How The Show Girls Came To Be
There was always something distinctly Obama Era about Girls — the post-recession angst, the clunky conversations around race and diversity, the ability to worry about money, art, and love, rather than the looming end of constitutional democracy
So it makes sense that the sixth and final season of the show is about to start right as a new administration rolls in. Before it does, though, Lacey Rose at The Hollywood Reporter gives the show’s cast and creators (from Lena Dunham to Judd Apatow and Jenni Konner) the full oral-history treatment.
JENNIFER EUSTON, CASTING DIRECTOR It was 2010, and I’d done one or two network shows and did not have good experiences.

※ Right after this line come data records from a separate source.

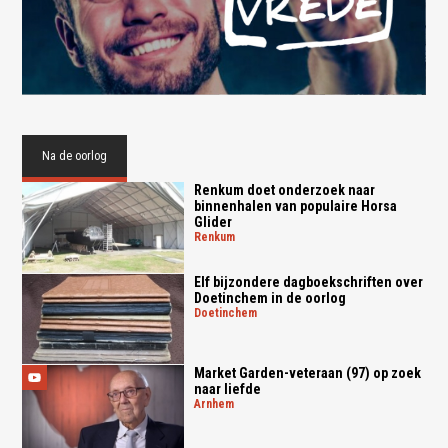
Na de oorlog
Renkum doet onderzoek naar
binnenhalen van populaire Horsa
Glider
renkum
Elf bijzondere dagboekschriften over
Doetinchem in de oorlog
doetinchem
Market Garden-veteraan (97) op zoek
naar liefde
arnhem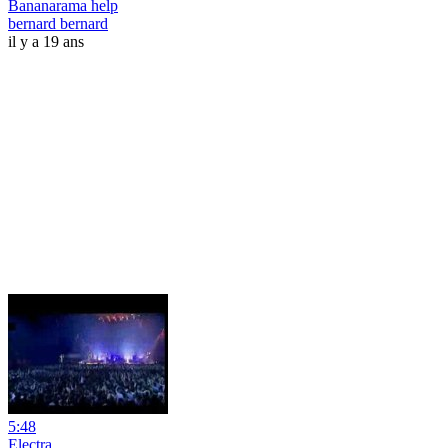
Bananarama help
bernard bernard
il y a 19 ans
5:48
Electra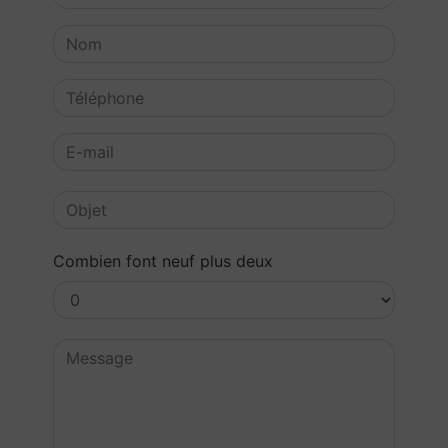
Combien font neuf plus deux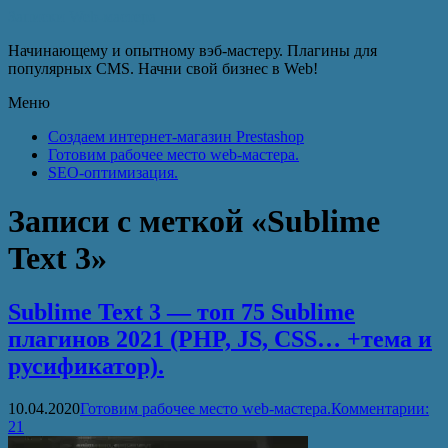
Записки Web-мастера
Начинающему и опытному вэб-мастеру. Плагины для
популярных CMS. Начни свой бизнес в Web!
Меню
Создаем интернет-магазин Prestashop
Готовим рабочее место web-мастера.
SEO-оптимизация.
Записи с меткой «Sublime
Text 3»
Sublime Text 3 — топ 75 Sublime
плагинов 2021 (PHP, JS, CSS… +тема и
русификатор).
10.04.2020
Готовим рабочее место web-мастера.
Комментарии:
21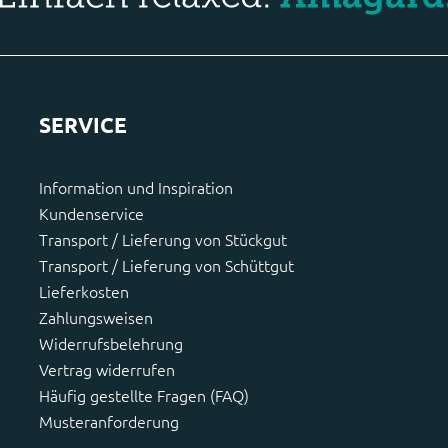
SERVICE
Information und Inspiration
Kundenservice
Transport / Lieferung von Stückgut
Transport / Lieferung von Schüttgut
Lieferkosten
Zahlungsweisen
Widerrufsbelehrung
Vertrag widerrufen
Häufig gestellte Fragen (FAQ)
Musteranforderung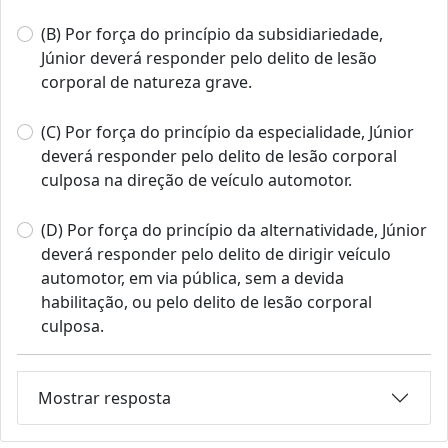
(B) Por força do princípio da subsidiariedade,
Júnior deverá responder pelo delito de lesão
corporal de natureza grave.
(C) Por força do princípio da especialidade, Júnior
deverá responder pelo delito de lesão corporal
culposa na direção de veículo automotor.
(D) Por força do princípio da alternatividade, Júnior
deverá responder pelo delito de dirigir veículo
automotor, em via pública, sem a devida
habilitação, ou pelo delito de lesão corporal
culposa.
Mostrar resposta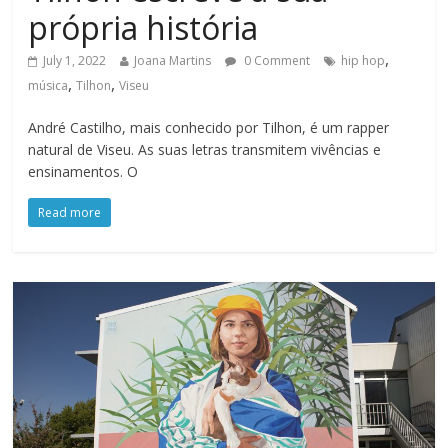
própria história
,
July 1, 2022
Joana Martins
0 Comment
hip hop
,
,
música
Tilhon
Viseu
André Castilho, mais conhecido por Tilhon, é um rapper
natural de Viseu. As suas letras transmitem vivências e
ensinamentos. O
Read more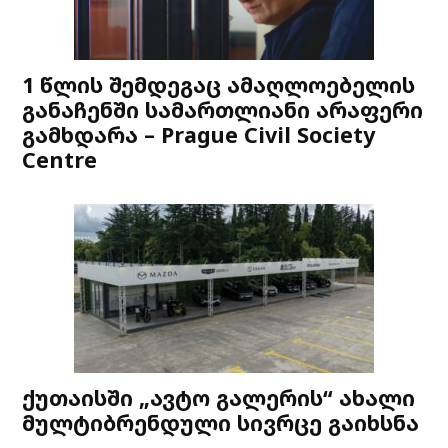
1 წლის შემდეგაც ამაღლოებელის
განაჩენში სამართლიანი არაფერი
გამხდარა – Prague Civil Society
Centre
ქუთაისში „ავტო გალერის“ ახალი
მულტიბრენდული სივრცე გაიხსნა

Then Kathleen McCaffrey called and said: “I have this script. It’s Lena Dunham, and Judd’s attached.” I’d seen Tiny Furniture, and I’d worked with Judd, but I told her, “I’m not doing TV.” She kept hassling me; she had me sit down with Lena, and eventually she just wore me down.
APATOW We used a few people from Tiny Furniture. I was always a big proponent of Alex Karpovsky [the nebbishy Ray] as my personal way in, and Lena wanted to have [her childhood friend] Jemima Kirke play Jessa.

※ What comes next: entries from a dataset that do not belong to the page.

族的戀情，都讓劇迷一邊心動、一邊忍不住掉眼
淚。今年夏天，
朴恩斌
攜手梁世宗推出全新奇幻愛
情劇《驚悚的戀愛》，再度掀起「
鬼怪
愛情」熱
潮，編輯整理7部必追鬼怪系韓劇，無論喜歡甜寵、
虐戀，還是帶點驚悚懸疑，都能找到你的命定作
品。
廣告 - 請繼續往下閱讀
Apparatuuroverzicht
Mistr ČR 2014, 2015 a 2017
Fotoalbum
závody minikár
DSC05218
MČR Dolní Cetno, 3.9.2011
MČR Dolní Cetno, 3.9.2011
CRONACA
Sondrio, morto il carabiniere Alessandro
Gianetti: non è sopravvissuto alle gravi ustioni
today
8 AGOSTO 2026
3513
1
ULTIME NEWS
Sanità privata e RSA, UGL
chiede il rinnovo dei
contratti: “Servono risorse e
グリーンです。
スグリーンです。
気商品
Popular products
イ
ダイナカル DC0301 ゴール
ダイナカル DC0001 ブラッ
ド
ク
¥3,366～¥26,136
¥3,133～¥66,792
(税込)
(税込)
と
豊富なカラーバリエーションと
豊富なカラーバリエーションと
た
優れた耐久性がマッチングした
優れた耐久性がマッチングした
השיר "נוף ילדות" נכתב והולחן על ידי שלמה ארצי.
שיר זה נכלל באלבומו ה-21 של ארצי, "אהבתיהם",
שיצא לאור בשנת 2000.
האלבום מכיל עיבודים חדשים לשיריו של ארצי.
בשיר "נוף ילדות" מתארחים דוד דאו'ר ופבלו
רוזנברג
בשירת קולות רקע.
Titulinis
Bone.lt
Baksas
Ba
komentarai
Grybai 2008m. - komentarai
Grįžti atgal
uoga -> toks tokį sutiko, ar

JEMIMA KIRKE (JESSA) I said no a couple of times. I was working as a painter at the time. Honestly, it was the money [that convinced me]. I was 24 and about to have a baby, so I was vulnerable, and the contract was very long. (Laughs.)

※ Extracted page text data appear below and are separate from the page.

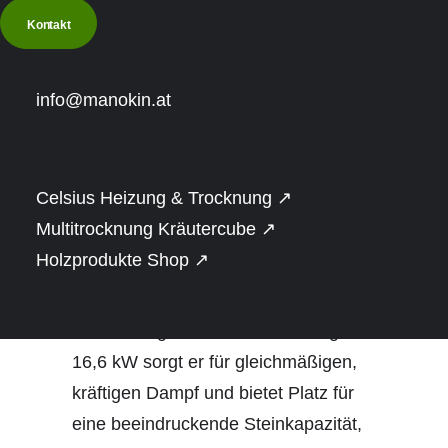
gewerbliche Nutzung für
Kontakt
größere Saunaräume
info@manokin.at
Stellen Sie sich vor, wie der sanfte
Dampf einer hochwertigen Sauna Ihre
Celsius Heizung & Trocknung ↗
Sinne umhüllt, während Sie sich völlig
Multitrocknung Kräutercube ↗
entspannen. Der Harvia Cilindro Pro
Holzprodukte Shop ↗
PC165E ist die perfekte Wahl für
größere Saunen und kommerzielle
Anwendungen. Mit einer Leistung von
16,6 kW sorgt er für gleichmäßigen,
kräftigen Dampf und bietet Platz für
eine beeindruckende Steinkapazität,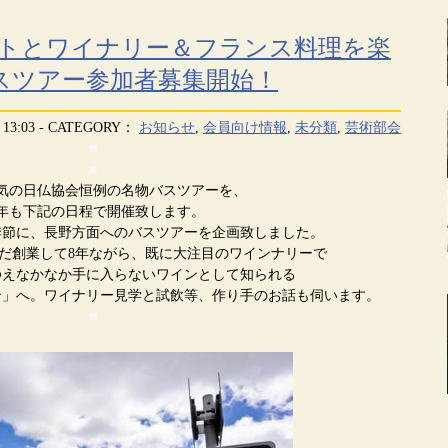
ートとワイナリー＆フランス料理を楽
スツアー参加者募集開始！
13:03 - CATEGORY：
お知らせ
,
会員向け情報
,
未分類
,
芸術部会
■
■
気の日仏協会恒例の名物バスツアーを、
年も下記の日程で開催致します。
季節に、長野方面へのバスツアーを企画致しました。
だ創業して8年ながら、既に大注目のワインナリーで
ゆえなかなか手に入らないワインとして知られる
ン」へ。ワイナリー見学と試飲等、作り手のお話も伺います。
■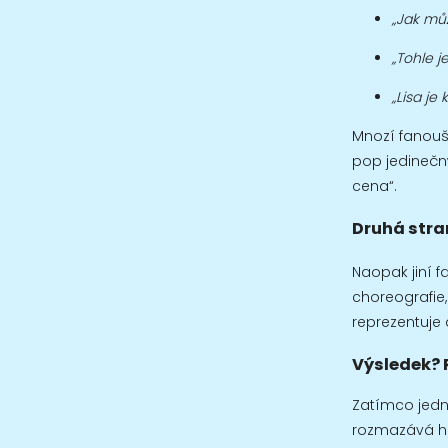
„Jak můž
„Tohle j
„Lisa je
Mnozí fanouš
pop jedinečn
cena“.
Druhá stra
Naopak jiní f
choreografie,
reprezentuje
Výsledek? 
Zatímco jedni
rozmazává hr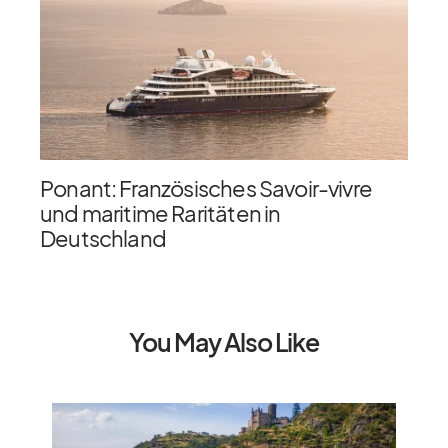
Ponant: Französisches Savoir-vivre
und maritime Raritäten in
Deutschland
You May Also Like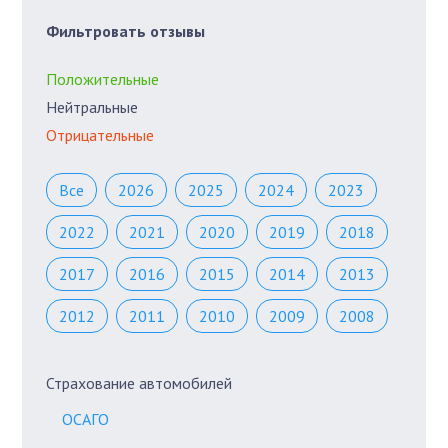
Фильтровать отзывы
Положительные
Нейтральные
Отрицательные
Все
2026
2025
2024
2023
2022
2021
2020
2019
2018
2017
2016
2015
2014
2013
2012
2011
2010
2009
2008
Страхование автомобилей
ОСАГО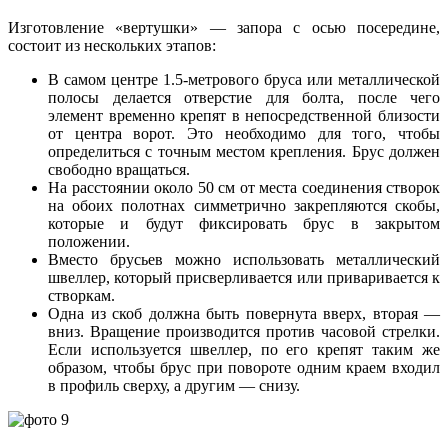
Изготовление «вертушки» — запора с осью посередине,
состоит из нескольких этапов:
В самом центре 1.5-метрового бруса или металлической
полосы делается отверстие для болта, после чего
элемент временно крепят в непосредственной близости
от центра ворот. Это необходимо для того, чтобы
определиться с точным местом крепления. Брус должен
свободно вращаться.
На расстоянии около 50 см от места соединения створок
на обоих полотнах симметрично закрепляются скобы,
которые и будут фиксировать брус в закрытом
положении.
Вместо брусьев можно использовать металлический
швеллер, который присверливается или приваривается к
створкам.
Одна из скоб должна быть повернута вверх, вторая —
вниз. Вращение производится против часовой стрелки.
Если используется швеллер, по его крепят таким же
образом, чтобы брус при повороте одним краем входил
в профиль сверху, а другим — снизу.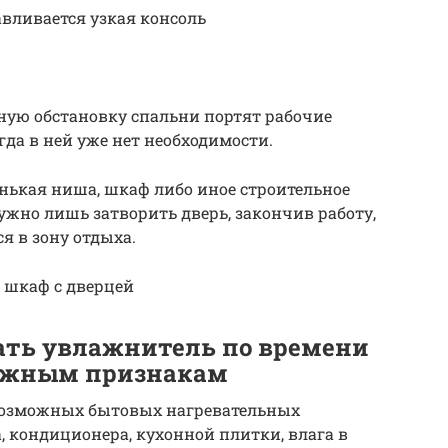
вливается узкая консоль
йную обстановку спальни портят рабочие
гда в ней уже нет необходимости.
нькая ниша, шкаф либо иное строительное
жно лишь затворить дверь, закончив работу,
я в зону отдыха.
в шкаф с дверцей
ать увлажнитель по времени
важным признакам
евозможных бытовых нагревательных
, кондиционера, кухонной плитки, влага в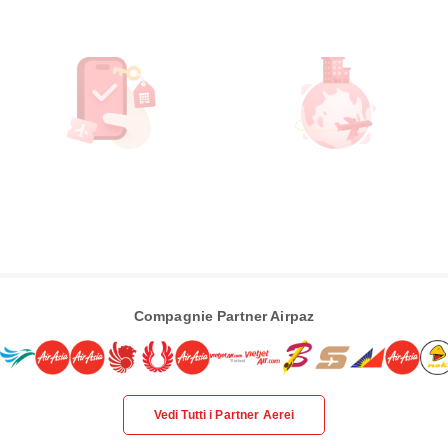
Compagnie Partner Airpaz
Vedi Tutti i Partner Aerei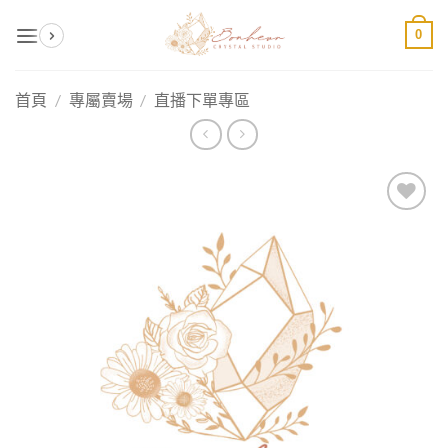
Skip
0
to
content
首頁
/
專屬賣場
/
直播下單專區
加入
收藏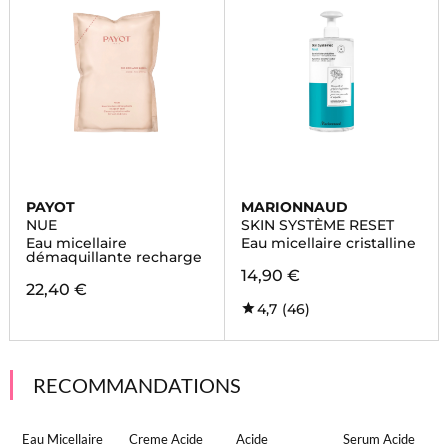
PAYOT
MARIONNAUD
NUE
SKIN SYSTÈME RESET
Eau micellaire
Eau micellaire cristalline
démaquillante recharge
14,90 €
22,40 €
4,7
(46)
RECOMMANDATIONS
Eau Micellaire
Creme Acide
Acide
Serum Acide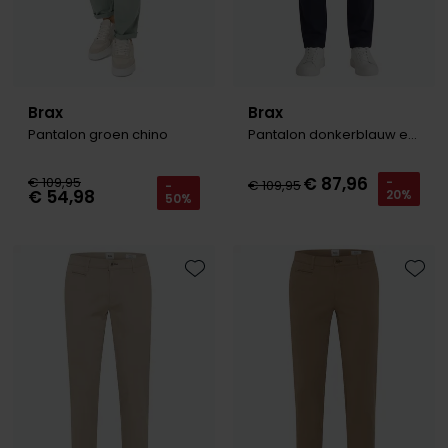
Brax
Brax
Pantalon groen chino
Pantalon donkerblauw effen
€ 87,96
€ 109,95
-
€ 109,95
-
€ 54,98
20%
50%
Toevoegen aan favorieten
Toevo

ALLISON WILLIAMS (MARNIE) I had just moved to L.A. from New York very dramatically after I graduated from college. I came in to audition, and we improvised a scene where I braided Lena’s hair, which was … dirty.
DUNHAM I called Allison before we cast her, and I asked her how she felt about nudity. She said, “I don’t want to do nudity.” I was like, “We have to get back to you. I’m gonna be naked, people are gonna be naked — that’s a big part of what this show is.” She told us she wasn’t scared of sex, she just didn’t want to show her vagina, her nipples or her butt — and she never did.